Garfield A.D. Clunie, MD, the 123rd president of the National Medical Association (NMA), the nation’s oldest and largest association of African American/Black physicians said, “The National Medical Association (NMA) is the nation’s leading voice for advocacy for health equity and the elimination of health disparities. NMA uniquely understands that equitable access to early cancer detection has the potential to achieve better outcomes in diverse populations with a potential to combat barriers to care such as access and reduction of stigma that present challenges. The NMA asserts that earlier diagnosis can only be achieved if all patients have broad access to MCED tests. This innovative study will help provide access to game-changing cancer detection technology for our nation’s seniors and we applaud the added outreach efforts to engage those who are minority and underrepresented populations in underserved areas to further add to the growing body of representative real-world evidence.”

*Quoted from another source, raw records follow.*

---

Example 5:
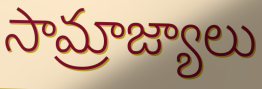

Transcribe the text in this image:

సామ్రాజ్యాలు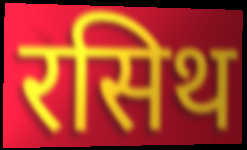
रसिथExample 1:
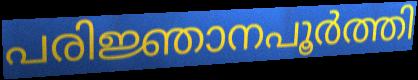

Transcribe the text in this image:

പരിജ്ഞാനപൂർത്തി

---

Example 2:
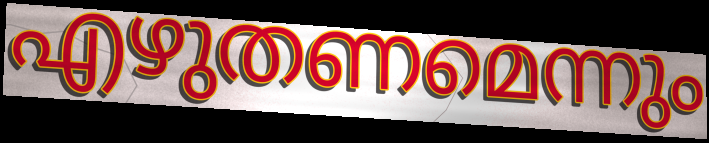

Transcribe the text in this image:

എഴുതണമെന്നും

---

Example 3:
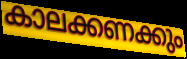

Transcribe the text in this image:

കാലക്കണക്കും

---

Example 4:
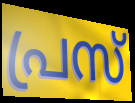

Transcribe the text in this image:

പ്രസ്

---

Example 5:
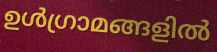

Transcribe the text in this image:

ഉൾഗ്രാമങ്ങളിൽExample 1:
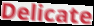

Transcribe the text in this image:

Delicate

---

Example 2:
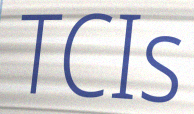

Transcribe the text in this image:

TCIs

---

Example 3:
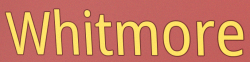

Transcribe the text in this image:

Whitmore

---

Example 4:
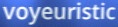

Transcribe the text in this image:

voyeuristic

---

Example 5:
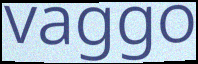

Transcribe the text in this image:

vaggo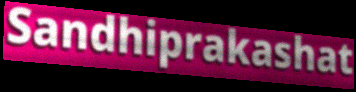
SandhiprakashatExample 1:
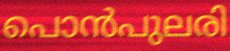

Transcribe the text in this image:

പൊൻപുലരി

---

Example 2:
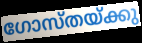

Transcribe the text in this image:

ഗോസ്തയ്ക്കു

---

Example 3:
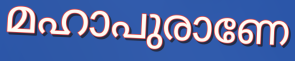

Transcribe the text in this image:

മഹാപുരാണേ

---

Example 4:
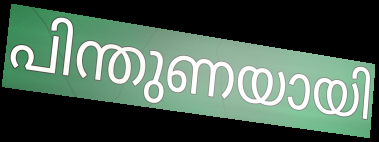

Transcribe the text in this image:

പിന്തുണയായി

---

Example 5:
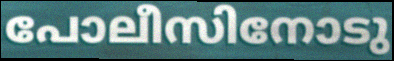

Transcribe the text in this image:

പോലീസിനോടു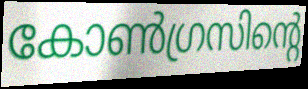
കോൺഗ്രസിന്റെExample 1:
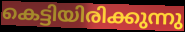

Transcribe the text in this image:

കെട്ടിയിരിക്കുന്നു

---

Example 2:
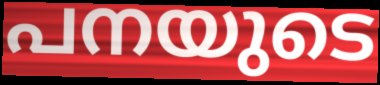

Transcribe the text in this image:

പനയുടെ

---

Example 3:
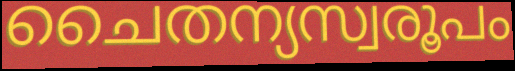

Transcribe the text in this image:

ചൈതന്യസ്വരൂപം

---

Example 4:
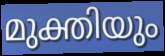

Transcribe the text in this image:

മുക്തിയും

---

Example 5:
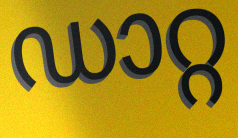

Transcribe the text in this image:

ഡാറ്റ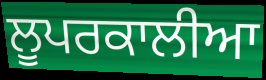
ਲੂਪਰਕਾਲੀਆ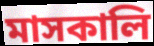
মাসকালি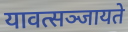
यावत्सञ्जायते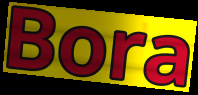
BoraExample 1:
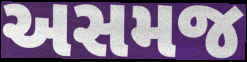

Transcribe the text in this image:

અસમજ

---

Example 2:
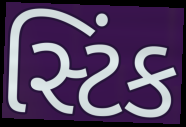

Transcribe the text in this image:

સ્ટિંક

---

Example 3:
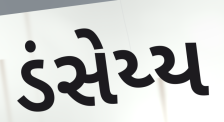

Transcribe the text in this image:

ડંસેય્ય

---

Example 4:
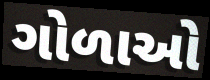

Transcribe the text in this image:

ગોળાઓ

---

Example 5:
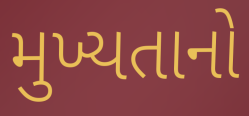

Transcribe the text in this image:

મુખ્યતાનો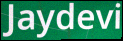
JaydeviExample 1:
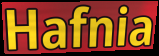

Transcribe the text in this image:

Hafnia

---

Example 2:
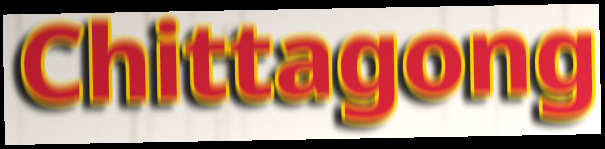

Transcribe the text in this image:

Chittagong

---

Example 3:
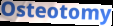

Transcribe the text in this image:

Osteotomy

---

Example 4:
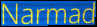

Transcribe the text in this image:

Narmad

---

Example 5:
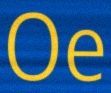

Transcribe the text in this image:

Oe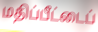
மதிப்பீட்டைப்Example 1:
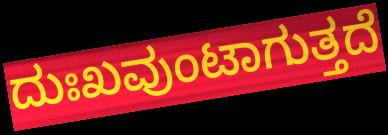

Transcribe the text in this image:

ದುಃಖವುಂಟಾಗುತ್ತದೆ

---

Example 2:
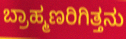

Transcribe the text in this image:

ಬ್ರಾಹ್ಮಣರಿಗಿತ್ತನು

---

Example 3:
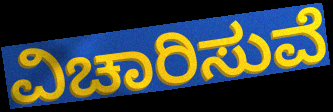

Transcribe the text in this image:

ವಿಚಾರಿಸುವೆ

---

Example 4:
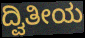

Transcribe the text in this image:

ದ್ವಿತೀಯ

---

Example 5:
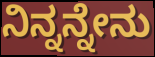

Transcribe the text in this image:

ನಿನ್ನನ್ನೇನುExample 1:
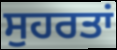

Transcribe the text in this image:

ਸੁਹਰਤਾਂ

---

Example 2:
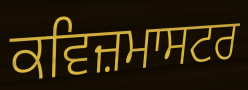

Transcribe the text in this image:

In addition to the robust clinical evidence collection from GRAIL’s IDE-approved studies – such as the NHS-Galleri trial and the US PATHFINDER 2 trial – the Galleri-Medicare study will generate large-scale real-world evidence of Galleri performance and outcomes in the diverse Medicare population. The clinical impact measures of interest in the study include reduction in diagnosed stage IV cancers, safety, and healthcare resource utilization associated with diagnostic workup for suspected cancer within the interventional arm compared to usual care. While study timelines are still under development, it is anticipated that interim study data will be available for CMS consideration in the event of FDA approval of a premarket approval application (PMA) for Galleri.

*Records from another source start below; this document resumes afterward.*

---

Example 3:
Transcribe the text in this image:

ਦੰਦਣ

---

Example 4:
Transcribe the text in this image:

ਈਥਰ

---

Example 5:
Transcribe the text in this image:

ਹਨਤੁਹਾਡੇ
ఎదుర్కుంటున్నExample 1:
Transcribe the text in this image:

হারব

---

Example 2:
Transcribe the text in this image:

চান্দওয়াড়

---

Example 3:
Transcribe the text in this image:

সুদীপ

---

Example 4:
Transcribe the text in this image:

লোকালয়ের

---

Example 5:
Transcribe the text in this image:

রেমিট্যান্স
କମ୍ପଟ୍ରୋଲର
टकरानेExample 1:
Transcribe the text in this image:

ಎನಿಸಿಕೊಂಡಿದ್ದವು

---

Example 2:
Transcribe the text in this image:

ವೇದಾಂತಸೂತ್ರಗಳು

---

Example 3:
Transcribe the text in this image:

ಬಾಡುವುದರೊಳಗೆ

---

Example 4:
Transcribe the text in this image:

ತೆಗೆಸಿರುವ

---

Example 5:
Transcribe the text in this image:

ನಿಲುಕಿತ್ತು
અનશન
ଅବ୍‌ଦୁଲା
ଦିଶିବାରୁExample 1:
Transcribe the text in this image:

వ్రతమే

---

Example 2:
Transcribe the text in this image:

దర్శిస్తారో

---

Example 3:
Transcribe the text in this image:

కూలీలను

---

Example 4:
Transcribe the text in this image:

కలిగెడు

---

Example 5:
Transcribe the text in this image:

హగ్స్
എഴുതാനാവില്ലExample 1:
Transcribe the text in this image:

“At the heart of our work at GRAIL is the unique ability to generate large-scale evidence of Galleri’s clinical impact that supports broad, equitable access from multiple studies and hundreds of thousands of individuals, including diverse populations, and population-scale partnerships with dozens of major health care institutions in the U.S. and in England’s National Health Service. We expect that the data collected from the Galleri-Medicare study will add to the growing body of evidence that MCED has the potential to change the future of cancer detection as we know it,” said Josh Ofman, MD, MSHS, President at GRAIL. “To bend the cancer mortality curve downwards, we have to shift from only screening for a few individual cancers to also screening individuals for many cancers lacking screening, which we believe will lead to better outcomes and lower diagnosis and treatment costs.”